The targets of the restrictive measures are Russia and Belarus, two of the main exporters of inputs to Brazilian agribusiness. Since the start of the war, sparked by Russia’s military invasion of Ukraine, Bolsonaro’s government has launched a national fertilizer plan and sought alternative suppliers to avoid impacts on rural food production and inflation.
WTO diplomatic assistance discussed in Brasilia, during Bolsonaro’s private audience with the WTO director general, Nigeria Ngozi Okonjo-Iweala. He had the support of Brazil to reach the position.
After meeting Bolsonaro at the Planalto Palace, he signaled his support, but said he needed to put Brazil’s proposals for consideration by other WTO members – and not just the United States.
“We need to have a dialogue with the members to see how the future goes. Let’s see what kind of support this idea will receive,” said the Director General. “The question is to overcome the limitations caused by the war so that food and fertilizer have circulation, otherwise we will not be short and hungry again.”
He said the world was going through a “time of stress” in food security, due to the war in Ukraine, and he looked forward to working with Brazilian leadership to improve the situation on a global scale. The Director stated that prices have increased and producing countries should seek to increase supply to international markets.
“We are facing a formidable challenge. The president and ministers asked us to put more emphasis on the fertilizer issue, discuss more broadly, even before the ministerial meeting, to find a formula to make fertilizer access feasible from conflict areas. . , Russia, Ukraine and Belarus. We will look into this matter and see what can be done, because we need Brazil to produce. If Brazil doesn’t produce, if Ukraine doesn’t produce, next year we will have more problems with food prices. Brazil’s role is very important,” said the WTO representative.
Ngozi refused to take a stand on the decisions of individual countries and economic blocs, such as the European Union, to impose sanctions on Russia, Belarus and their rulers.
Foreign Minister Carlos França said Bolsonaro’s proposal stemmed from a conversation in which Ngozi made an “application” for Brazil to consider exporting its food supplies. This will be a way for the country to help address the world’s shortages. The answer, however, is that Brazil has all of its production under contract.
“We have our production fully engaged in agreements with importers around the world. The President reiterated to Dr Ngozi that even during the most difficult hours of the pandemic, our agro maintains international commitments and, therefore, exports of grains, poultry, meat The contracts are guarded and respected, this clearly has value,” said the Chancellor. “So that we can maintain and expand this production, we need access to inputs.”
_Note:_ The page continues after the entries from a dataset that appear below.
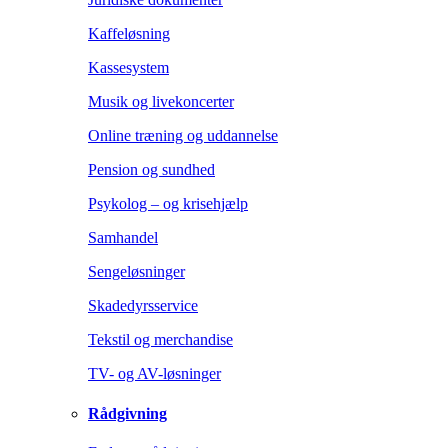
Kaffeløsning
Kassesystem
Musik og livekoncerter
Online træning og uddannelse
Pension og sundhed
Psykolog – og krisehjælp
Samhandel
Sengeløsninger
Skadedyrsservice
Tekstil og merchandise
TV- og AV-løsninger
Rådgivning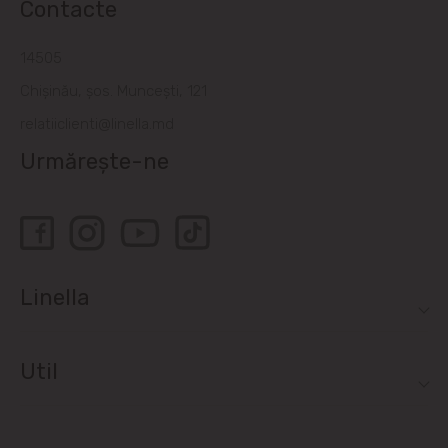
Contacte
14505
Chișinău, șos. Muncești, 121
relatiiclienti@linella.md
Urmărește-ne
Linella
Util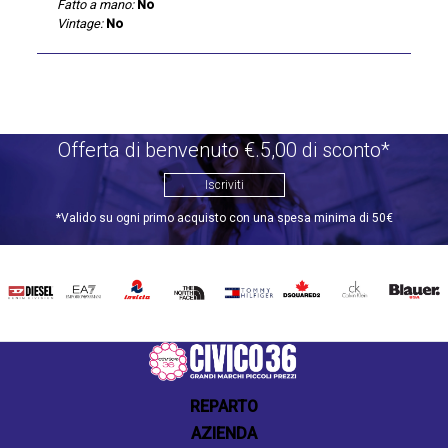
Fatto a mano:
No
Vintage:
No
Offerta di benvenuto €.5,00 di sconto*
Iscriviti
*Valido su ogni primo acquisto con una spesa minima di 50€
DIESEL
EA7
INVICTA
THE
TOMMY
DSQUARED2
CALVIN
BLAUER
NORTH
HILFIGER
KLEIN
FACE
REPARTO
AZIENDA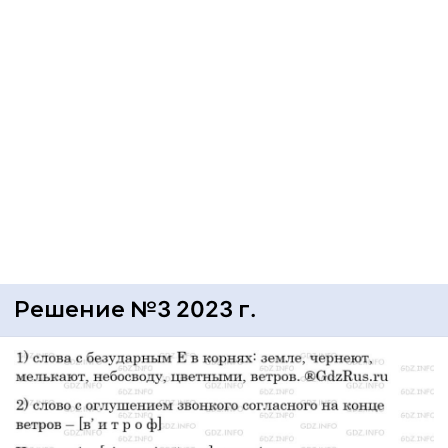
Решение №3 2023 г.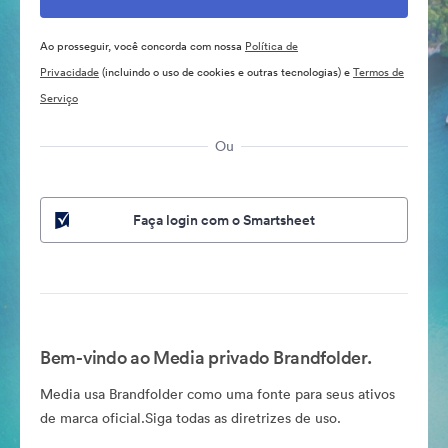
Ao prosseguir, você concorda com nossa
Política de
Privacidade
(incluindo o uso de cookies e outras tecnologias) e
Termos de
Serviço
Ou
Faça login com o Smartsheet
Bem-vindo ao Media privado Brandfolder.
Media usa Brandfolder como uma fonte para seus ativos
de marca oficial.Siga todas as diretrizes de uso.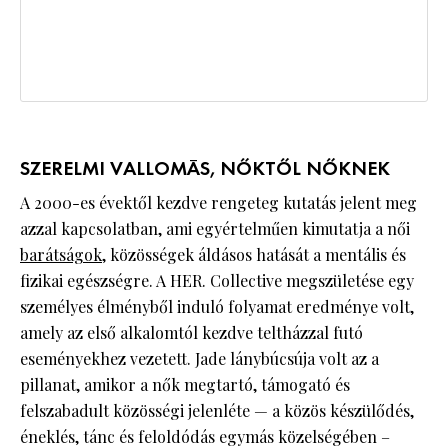
SZERELMI VALLOMÁS, NŐKTŐL NŐKNEK
A 2000-es évektől kezdve rengeteg kutatás jelent meg
azzal kapcsolatban, ami egyértelműen kimutatja a női
barátságok
, közösségek áldásos hatását a mentális és
fizikai egészségre. A HER. Collective megszületése egy
személyes élményből induló folyamat eredménye volt,
amely az első alkalomtól kezdve teltházzal futó
eseményekhez vezetett. Jade lánybúcsúja volt az a
pillanat, amikor a nők megtartó, támogató és
felszabadult közösségi jelenléte — a közös készülődés,
éneklés, tánc és feloldódás egymás közelségében –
The Chancellor mentioned the Brazilian government’s efforts to ensure the supply of fertilizers, such as urea and potassium, among others, together with diplomats from the United States, Nigeria, Morocco, Canada, and Iran.
“We are looking for a surplus. We asked for Dr. Ngozi so that he can consider the idea of leading an initiative that allows free transit, this input flow, I refer, of course, to fertilizers, but also seeds. Why sanctions and embargoes? applied to Russia and the conflict in Ukraine itself did not prevent this input-free transit, so we have logistics that do not prevent the timely arrival of these inputs in Brazil.”
Although this issue is not within the scope of the WTO, the chancellor understands that the director general of the WTO, with extensive political experience abroad and contacts in Washington, can help to “raise awareness” of Western powers.
During their visit to Brasilia, officials Ngozi and Itamaraty also discussed WTO reforms and dispute resolution mechanisms, which are widely used by Brazil. Since the administration of former President Donald Trump, the United States has blocked the full functioning of the mechanism, by prohibiting the appointment of representatives to appeals bodies. Thus, the calls from these countries were in vain.
Ngozi said it was impossible to improve dispute resolution mechanisms and resolve appeals body issues at the next WTO conference, but he hoped to reach an agreement to put the reform process on track, which he wants to complete by the end of the year. He acknowledged the validity of the US complaint and the failure of current mechanisms.